Dr. Grigorij Mesežnikov, president of the Institute for Public Affairs – pictured left – is interviewed at a press conference, held in Bratislava, 17 September 2012, which launched an open letter from 84 Slovak academics calling for an end to the persecution of Baha'i educators and students in Iran.

[BWNS, 18 Sep 2012] BRATISLAVA, Slovakia — More than 80 leading academics are calling upon the Iranian government to end its persecution of Baha’i educators and students.

The Slovak Republic’s former Prime Minister, Professor Iveta Radičová, and a former Education Minister, Professor Ján Pišút, are among the 84 prominent figures to sign an open letter, launched at a press conference here on Monday.

The letter expresses their “displeasure regarding the treatment of Baha’i students and teachers in Iran.”

“These individuals are being punished by the state administration because of their efforts to become educated,” it states.

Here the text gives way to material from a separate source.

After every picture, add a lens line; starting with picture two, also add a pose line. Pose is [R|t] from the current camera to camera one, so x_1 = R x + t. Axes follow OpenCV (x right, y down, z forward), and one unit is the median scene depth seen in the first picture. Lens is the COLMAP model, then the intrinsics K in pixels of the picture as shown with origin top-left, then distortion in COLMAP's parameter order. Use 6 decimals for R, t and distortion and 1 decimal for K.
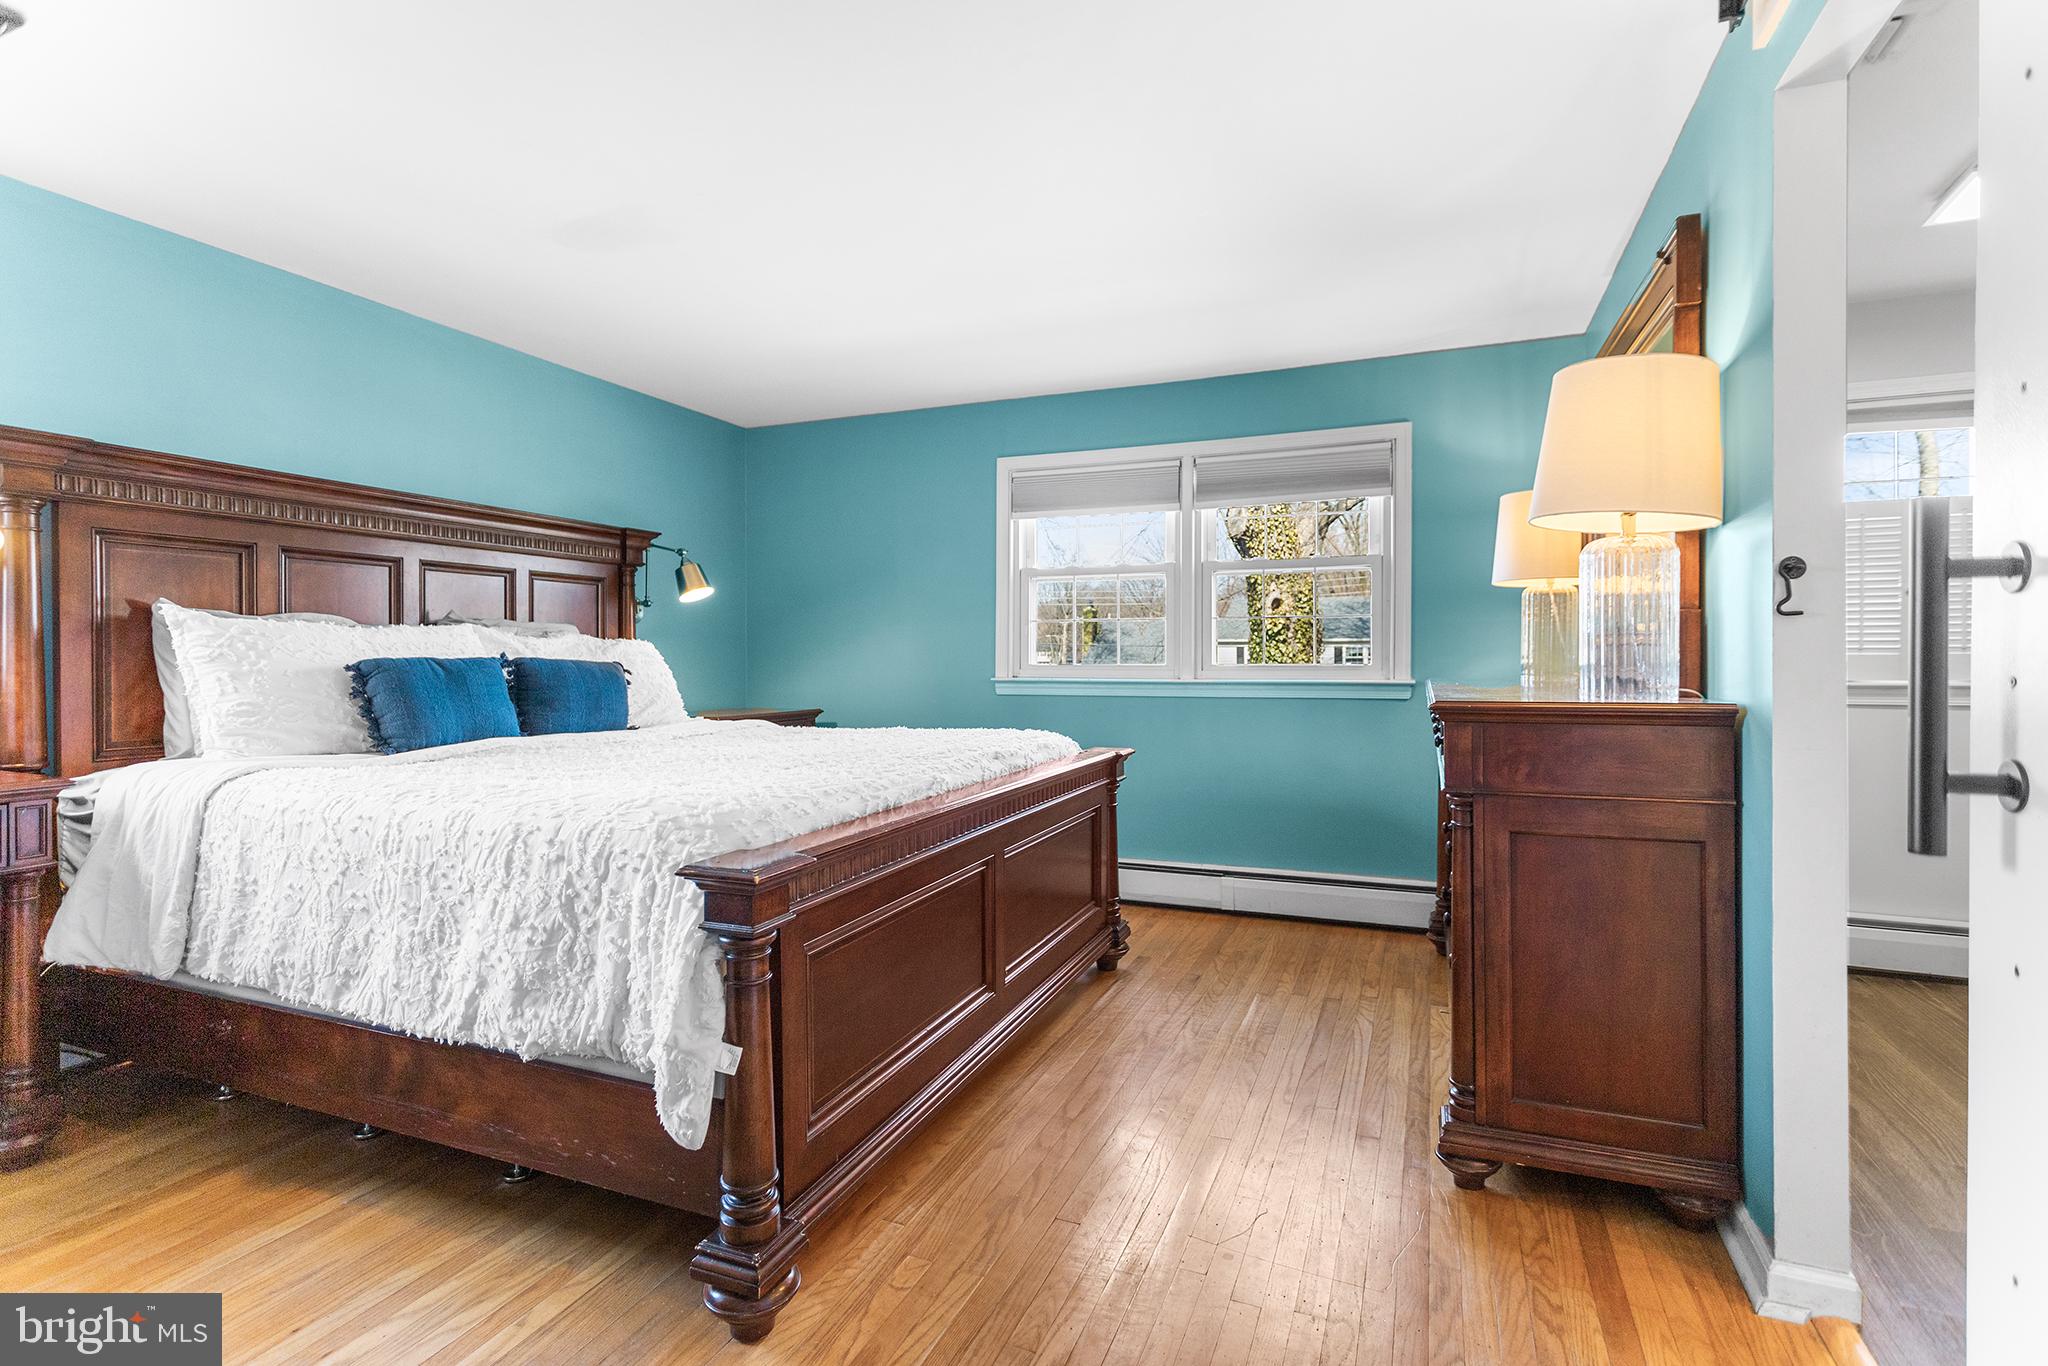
lens RADIAL K [[1019.2, 0, 1003.5], [0, 1019.2, 668.4], [0, 0, 1]] dist [0.001502, -0.001023]
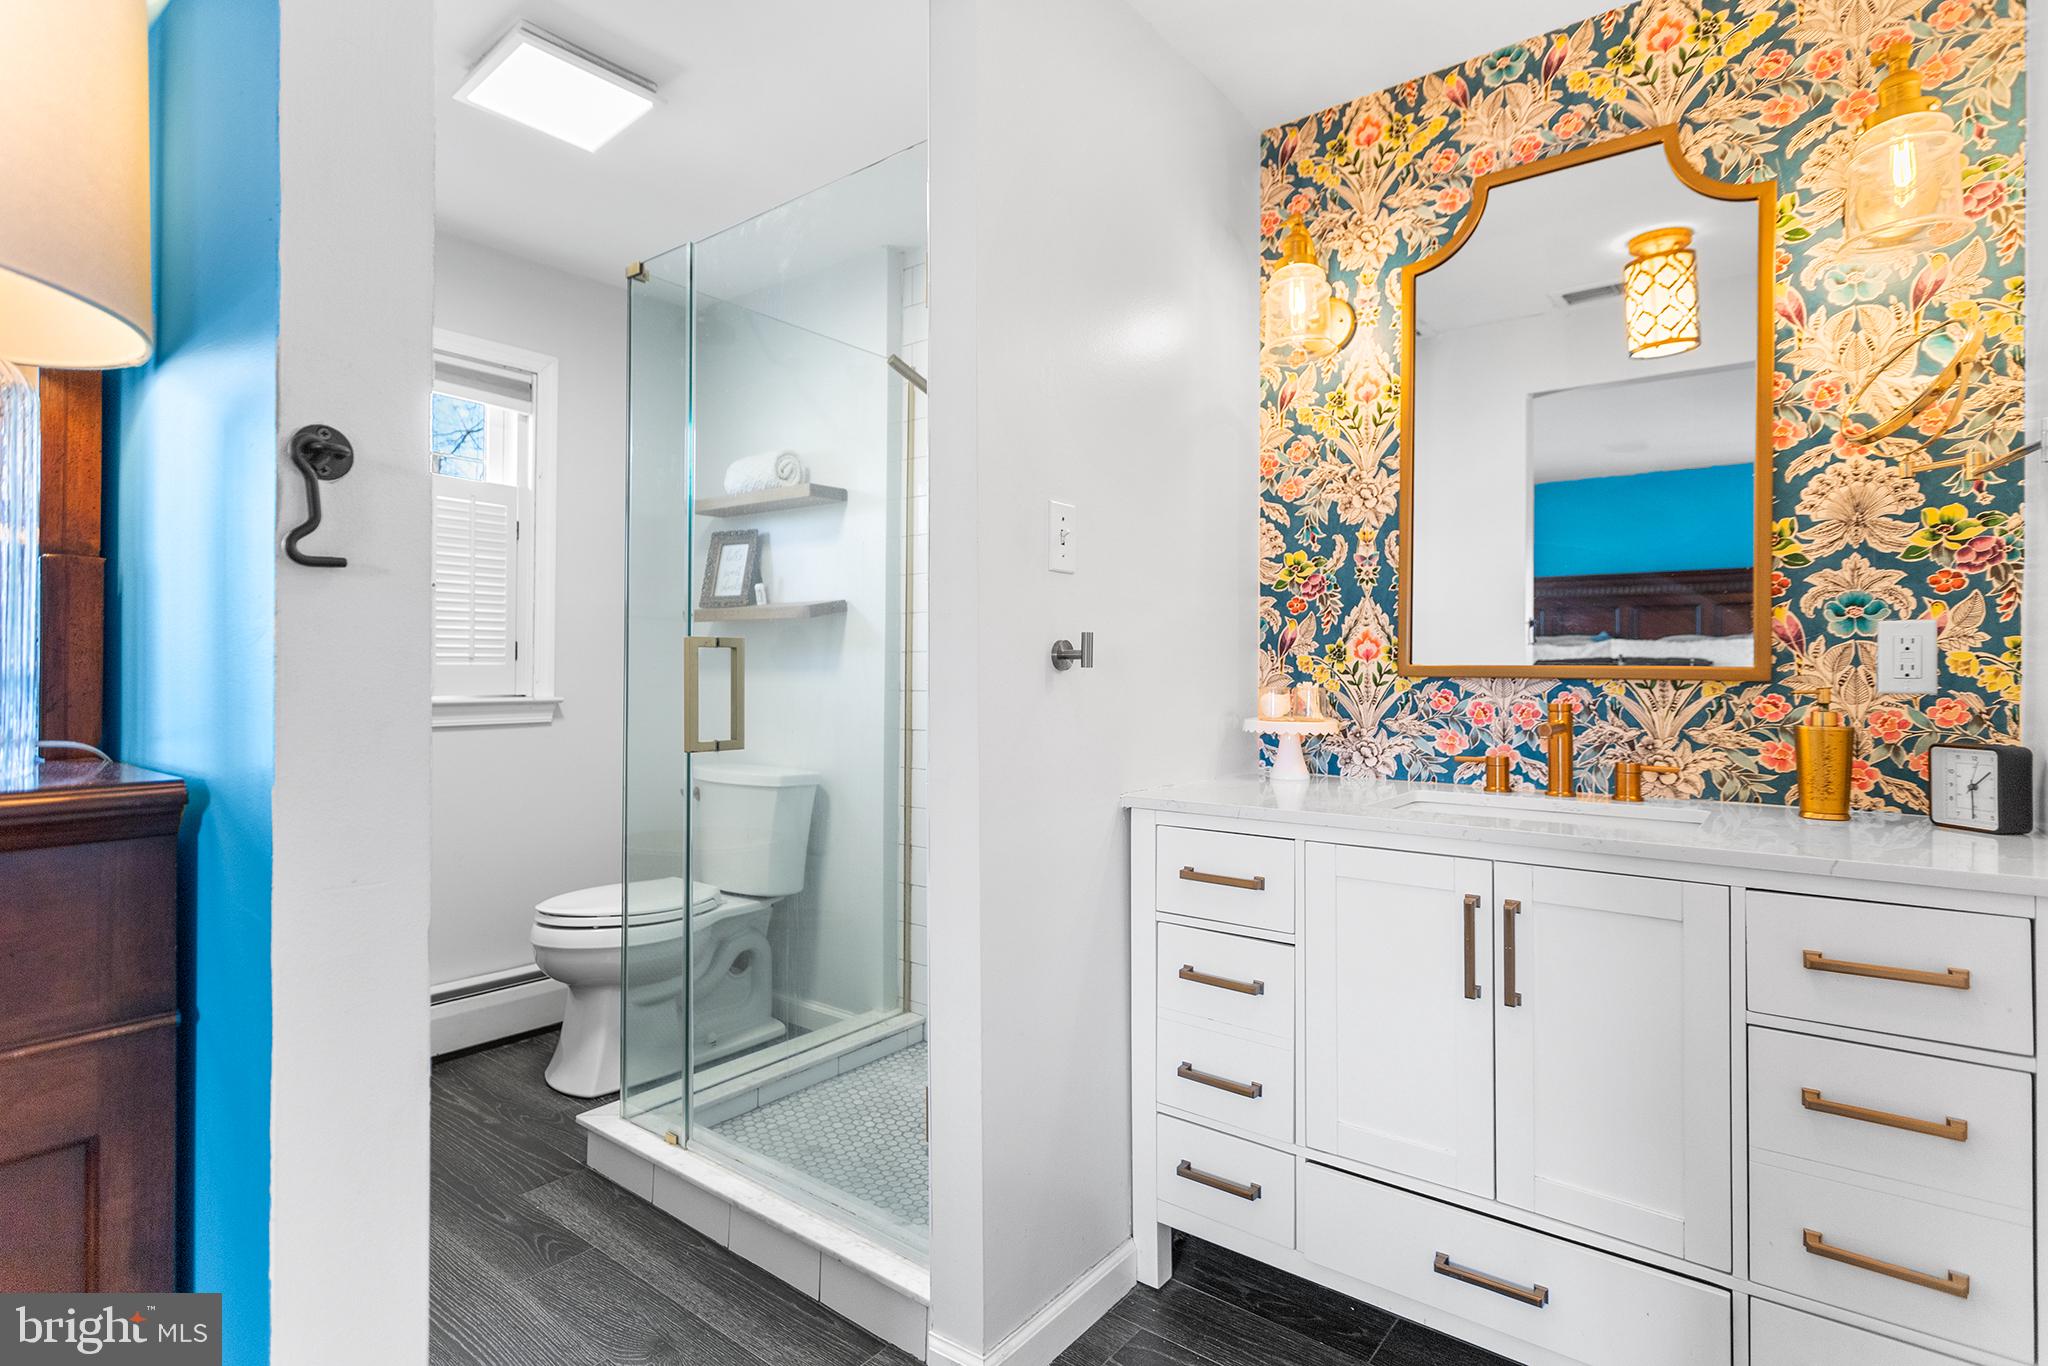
lens RADIAL K [[1019.2, 0, 1007.5], [0, 1019.2, 671.5], [0, 0, 1]] dist [0.001502, -0.001023]
pose [[0.275270, 0.011876, 0.961294, 0.391052], [0.001490, 0.999917, -0.012780, -0.002653], [-0.961366, 0.004950, 0.275229, 0.535338]]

The letter was drafted in response to the Iranian government’s longtime policy of barring Baha’is from higher education as well as systematic efforts to shut down an informal Baha’i community initiative to educate its young people.

  • Professor Ivan Kraus – pictured second from left – spoke at a press conference launching an open letter he signed along with more than 80 Slovak academics… »

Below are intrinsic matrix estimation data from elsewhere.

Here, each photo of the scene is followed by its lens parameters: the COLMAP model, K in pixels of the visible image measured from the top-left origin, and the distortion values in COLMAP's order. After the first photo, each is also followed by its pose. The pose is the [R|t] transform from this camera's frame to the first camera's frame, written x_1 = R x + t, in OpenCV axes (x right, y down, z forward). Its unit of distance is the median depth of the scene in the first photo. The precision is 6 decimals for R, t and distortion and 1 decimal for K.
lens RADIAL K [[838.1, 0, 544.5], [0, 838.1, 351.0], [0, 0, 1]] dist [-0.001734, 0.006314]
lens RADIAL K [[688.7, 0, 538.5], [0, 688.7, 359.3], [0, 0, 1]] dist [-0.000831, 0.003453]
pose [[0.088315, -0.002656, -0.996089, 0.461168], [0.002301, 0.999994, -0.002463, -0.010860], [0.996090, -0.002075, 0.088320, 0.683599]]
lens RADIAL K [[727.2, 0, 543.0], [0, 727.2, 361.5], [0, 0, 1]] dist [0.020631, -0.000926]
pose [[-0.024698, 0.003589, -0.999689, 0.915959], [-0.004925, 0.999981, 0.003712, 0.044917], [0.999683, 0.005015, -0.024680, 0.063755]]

The signatories are calling upon the Iranian authorities to release a number of Baha’i educators who are currently serving four- or five-year jail terms. They also want Baha’i students to be given the same rights to education that Slovakia’s academic institutions grant every student and teacher “regardless of tradition, religion or country of origin.”

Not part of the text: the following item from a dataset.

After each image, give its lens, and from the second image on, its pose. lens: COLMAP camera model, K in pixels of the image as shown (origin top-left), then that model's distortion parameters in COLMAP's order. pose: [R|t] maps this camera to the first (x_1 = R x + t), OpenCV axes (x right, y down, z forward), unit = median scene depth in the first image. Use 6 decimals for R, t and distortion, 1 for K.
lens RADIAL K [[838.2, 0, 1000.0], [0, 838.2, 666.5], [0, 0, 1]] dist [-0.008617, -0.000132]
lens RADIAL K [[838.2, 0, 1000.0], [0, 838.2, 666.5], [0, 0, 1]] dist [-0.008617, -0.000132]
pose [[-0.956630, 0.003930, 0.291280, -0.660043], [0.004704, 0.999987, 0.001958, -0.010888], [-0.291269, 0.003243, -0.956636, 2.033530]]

The open letter was prepared in cooperation with the president of the Institute for Public Affairs, Dr. Gregorij Mesežnikov. He told yesterday’s press conference that he found it unconscionable for any government to deny rights to an entire group merely because of their belonging to a certain religion.

Welcoming the initiative, Jitka Spillerová of the Slovak Baha’i community said the academics “have sent a message to the Iranian government that they cannot hide the injustices they are committing against their country’s Baha’is and other intellectuals – not even from a public that is so geographically distant.”

In January this year, the Foreign Affairs Committee of the Slovak parliament issued a proclamation describing the Iranian government’s incitement to hatred based on religion and belief as “abhorrent.” It also demanded an end to Iran’s “spiralling efforts to destroy the Iranian Baha’i community.”